In the 1980s, many Makassar were literate in three different scripts, each of which was used to record a different form of knowledge about the past. The lontara script was derived from Indic sources and was used to record royal chronicles and genealogies that validated claims to high hereditary rank. The Arabic script was used to record hagiographies of Islamic wali Allah, and silsila, the chains of masters and pupils through which mystical knowledge had been transmitted from the time of the Prophet to the present. The Roman script was used to record all matters relating to the Indonesian nation-state, including accounts of national heroes who had played a key role in the fight against Dutch colonialism.

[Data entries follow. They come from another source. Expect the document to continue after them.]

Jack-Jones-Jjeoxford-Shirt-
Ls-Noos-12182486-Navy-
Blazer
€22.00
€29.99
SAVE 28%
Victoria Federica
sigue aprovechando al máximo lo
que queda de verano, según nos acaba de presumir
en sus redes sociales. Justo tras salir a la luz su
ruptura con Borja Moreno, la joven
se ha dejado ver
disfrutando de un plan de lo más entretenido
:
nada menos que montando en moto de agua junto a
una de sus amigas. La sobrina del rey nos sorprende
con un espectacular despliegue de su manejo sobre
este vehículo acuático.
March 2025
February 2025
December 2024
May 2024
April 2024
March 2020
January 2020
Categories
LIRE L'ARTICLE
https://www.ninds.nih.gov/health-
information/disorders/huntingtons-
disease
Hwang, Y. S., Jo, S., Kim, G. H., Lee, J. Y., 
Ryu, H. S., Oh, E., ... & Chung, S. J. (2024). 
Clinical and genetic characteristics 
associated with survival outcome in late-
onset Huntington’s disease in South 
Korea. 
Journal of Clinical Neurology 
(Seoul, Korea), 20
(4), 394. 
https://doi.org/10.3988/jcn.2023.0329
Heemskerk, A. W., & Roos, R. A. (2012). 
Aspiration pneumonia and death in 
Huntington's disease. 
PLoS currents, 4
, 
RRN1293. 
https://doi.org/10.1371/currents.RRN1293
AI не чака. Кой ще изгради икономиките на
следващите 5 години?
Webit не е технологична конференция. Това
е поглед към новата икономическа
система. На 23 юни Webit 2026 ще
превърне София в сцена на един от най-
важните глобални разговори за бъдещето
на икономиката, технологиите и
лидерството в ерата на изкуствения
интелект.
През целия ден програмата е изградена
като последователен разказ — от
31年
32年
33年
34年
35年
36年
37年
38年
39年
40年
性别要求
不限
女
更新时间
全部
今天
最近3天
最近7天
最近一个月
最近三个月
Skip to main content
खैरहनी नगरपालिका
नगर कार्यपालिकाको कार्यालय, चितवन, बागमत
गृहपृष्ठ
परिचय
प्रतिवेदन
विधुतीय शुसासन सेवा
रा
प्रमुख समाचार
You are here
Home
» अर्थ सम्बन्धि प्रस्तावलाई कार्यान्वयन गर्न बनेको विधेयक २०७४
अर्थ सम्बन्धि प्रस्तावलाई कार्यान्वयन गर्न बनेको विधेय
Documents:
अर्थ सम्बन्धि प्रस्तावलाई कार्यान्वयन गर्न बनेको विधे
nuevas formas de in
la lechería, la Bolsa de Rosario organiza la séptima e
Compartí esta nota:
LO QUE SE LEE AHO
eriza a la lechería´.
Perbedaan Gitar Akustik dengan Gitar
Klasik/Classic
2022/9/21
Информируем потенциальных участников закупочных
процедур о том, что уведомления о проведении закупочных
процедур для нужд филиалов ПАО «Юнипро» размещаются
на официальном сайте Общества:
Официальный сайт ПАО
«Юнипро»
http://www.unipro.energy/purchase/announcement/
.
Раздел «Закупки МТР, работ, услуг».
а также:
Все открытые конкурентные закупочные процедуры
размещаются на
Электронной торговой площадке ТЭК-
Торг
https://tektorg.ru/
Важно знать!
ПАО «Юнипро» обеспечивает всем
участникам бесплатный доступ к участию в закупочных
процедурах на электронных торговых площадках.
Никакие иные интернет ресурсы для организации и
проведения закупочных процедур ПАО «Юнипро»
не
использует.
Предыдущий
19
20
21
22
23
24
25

In addition, there were still several elderly men capable of reciting oral epics that lasted for up to six hours, which recounted the exploits of local heroes during the time of the Dutch East India Company. Each genre of social memory played a central role in the reproduction of a different social institution: the noble house, the Islamic mosque, the nation state and the ethnic group. Each of these institutions was also associated with a different form of temporality: cyclical, temporal/eternal, developmental and allegorical. Any attempt to reduce the Makassar past to a single narrative will thus result in a profound distortion of the reasons why certain events are remembered in the first place.

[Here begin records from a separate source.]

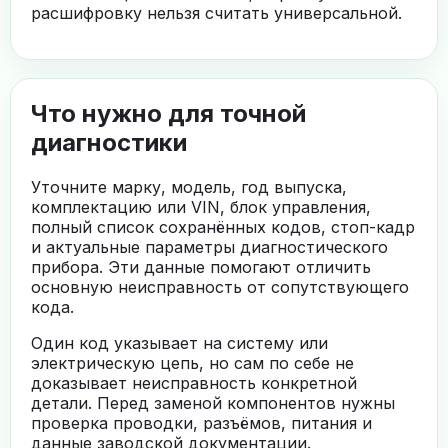
расшифровку нельзя считать универсальной.
Что нужно для точной
диагностики
Уточните марку, модель, год выпуска,
комплектацию или VIN, блок управления,
полный список сохранённых кодов, стоп-кадр
и актуальные параметры диагностического
прибора. Эти данные помогают отличить
основную неисправность от сопутствующего
кода.
Один код указывает на систему или
электрическую цепь, но сам по себе не
доказывает неисправность конкретной
детали. Перед заменой компонентов нужны
проверка проводки, разъёмов, питания и
данные заводской документации.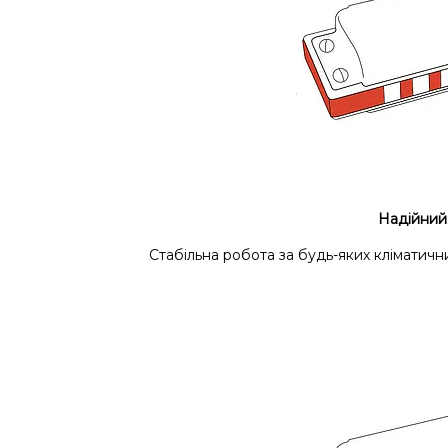
Надійний
Стабільна робота за будь-яких кліматич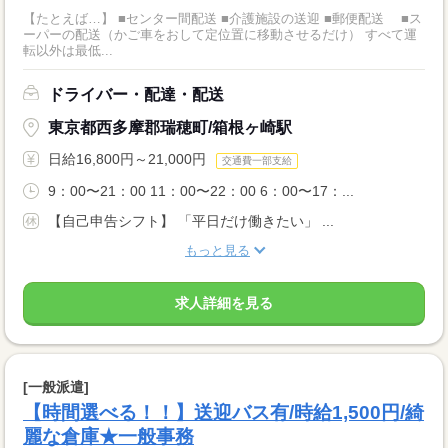
【たとえば…】 ■センター間配送 ■介護施設の送迎 ■郵便配送 ■ス
ーパーの配送（かご車をおして定位置に移動させるだけ） すべて運
転以外は最低...
ドライバー・配達・配送
東京都西多摩郡瑞穂町/箱根ヶ崎駅
日給16,800円～21,000円
交通費一部支給
9：00〜21：00 11：00〜22：00 6：00〜17：...
【自己申告シフト】 「平日だけ働きたい」 ...
もっと見る
求人詳細を見る
[一般派遣]
【時間選べる！！】送迎バス有/時給1,500円/綺
麗な倉庫★一般事務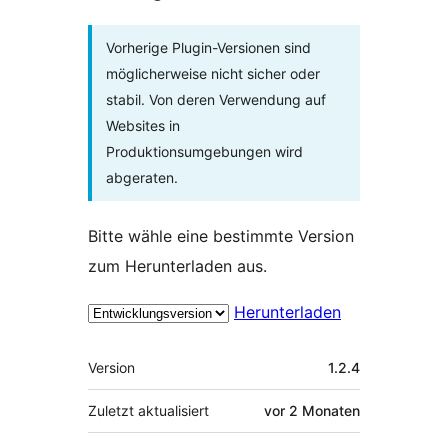
Vorherige Plugin-Versionen sind
möglicherweise nicht sicher oder
stabil. Von deren Verwendung auf
Websites in
Produktionsumgebungen wird
abgeraten.
Bitte wähle eine bestimmte Version
zum Herunterladen aus.
Herunterladen
Meta
Version
1.2.4
Zuletzt aktualisiert
vor
2 Monaten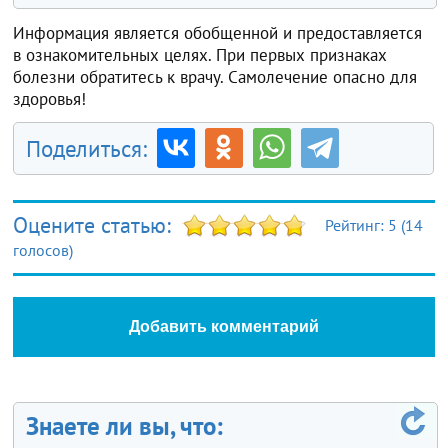
Информация является обобщенной и предоставляется
в ознакомительных целях. При первых признаках
болезни обратитесь к врачу. Самолечение опасно для
здоровья!
Поделиться:
Оцените статью:
Рейтинг:
5
(
14
голосов)
Добавить комментарий
Знаете ли вы, что: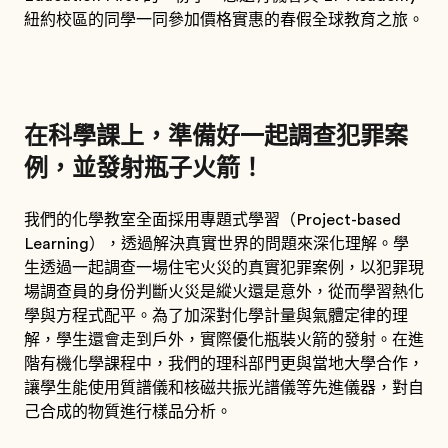
紐約校區的同學一同參加價格實惠的春假全球教育之旅。
在科學課上，準備好一起調查犯罪案
例，並發射瓶子火箭！
我們的化學教室全面採用專題式學習（Project-based
Learning），透過解決真實世界的問題來深化理解。學
生透過一起調查一場住宅火災的真實犯罪案例，以犯罪現
場調查員的身份判斷火災是縱火還是意外，從而學習熱化
學與方程式配平。為了加深對化學計量與氣體定律的理
解，學生還會走到戶外，實際優化瓶裝火箭的發射。在進
階有機化學課程中，我們的理科部門更與當地大學合作，
讓學生能使用質譜儀和核磁共振光譜儀等先進儀器，對自
己合成的物質進行樣品分析。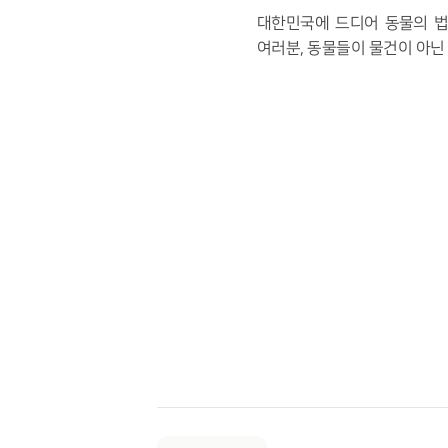
대한민국에 드디어 동물의 법
여러분
,
동물들이 물건이 아닌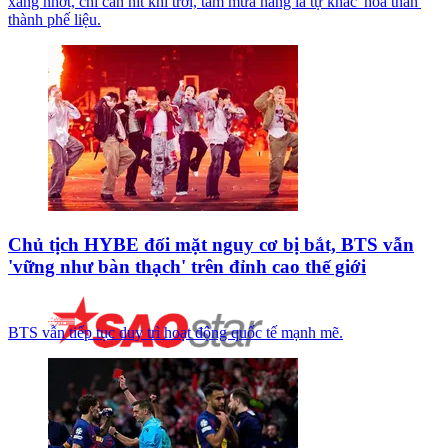
xăng nhớt, chỉ cần hít khí trời, tắm mưa nắng là tự khắc 'hóa thân'
thành phế liệu.
Chủ tịch HYBE đối mặt nguy cơ bị bắt, BTS vẫn
'vững như bàn thạch' trên đỉnh cao thế giới
BTS vẫn tiếp tục duy trì hoạt động quốc tế mạnh mẽ.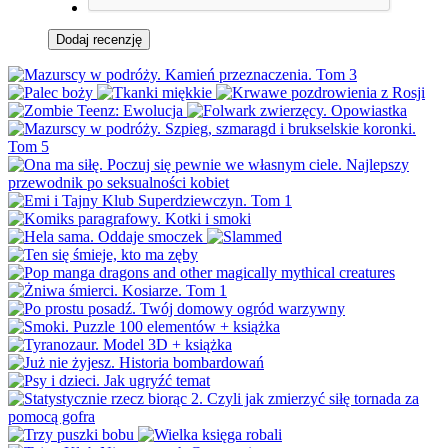
Dodaj recenzję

“That’s the rule here, from olden times up to now”: Representing the past among the Ifugao
Jon Henrik Ziegler Remme, University of Oslo, Norway

For the Ifuago of Northern Luzon, the Philippines, the past is present in a very practical way. A wide system of taboos, prescriptions and proscriptions guide both daily action and ritual life. These were laid down by ancestors and should be followed to show respect for them and their way of living. At sacrificial rituals these rules are important as they control the potentially dangerous conjunction of the domain of the spirits and ancestors and the domain the living human beings. In this paper I will discuss how these rules and the practice of adhering to them is a distinct local form of representing the past. I will argue that through the practice of such rules, the Ifugao engage with the past in a relational manner, making it both present and distant through reordering their relations with the ancestors. I will further discuss how this form of representing the past has moral implications and how these have an important role for social memory and the maintenance of tradition. However, the practice of following these rules are now increasingly being challenged by the growing presence of Pentecostalism in the area. Those who have converted continue to see these rules as representation of the past, but with their changed understanding of the moral character of the spirits, their evaluation of the moral implications of adhering to the rules is transformed.

Christianity, Headhunting and History among the Bugkalot/Ilongot of Northern Luzon, Philippines
Shu-Yuan Yang, Academia Sinica, Taiwan (R.O.C.)

The invasion of the New Peoples’ Army (NPA) in the mid 1980s is a significant and marked event for the people of Gingin, a settlement located at the center of the Bugkalot area. It has stirred up feelings of fear, terror, panic, and anger among the local residents, who were predominantly Christians by this time. The killing of seven Bugkalot men at the hands of the NPA in July, 1988, has aroused Bugkalot Christians and some of them “backslid” and went headhunting again to revenge the death of their relatives. How do we comprehend the resurgence of headhunting among the Bugkalot when Christianity has already taken a strong hold? Is it just an old cultural habit that dies hard? Is it a slap at the face of missionaries who consider the eradication of headhunting their most important achievement? Does it demonstrate the insincerity of the Bugkalot’s conversion to Christianity? How do the Bugkalot themselves interpret this historical event? This article seeks to address these questions. I suggests that headhunting still figures significantly in the shaping of local memory and historical consciousness, however, the Bugkalot’s representations of the past have been reworked within the framework of Christianity. Christianity does not only serve as the meta-narrative of change, it also informs the ways in which the Bugkalot contemplate their existence in the contemporary world.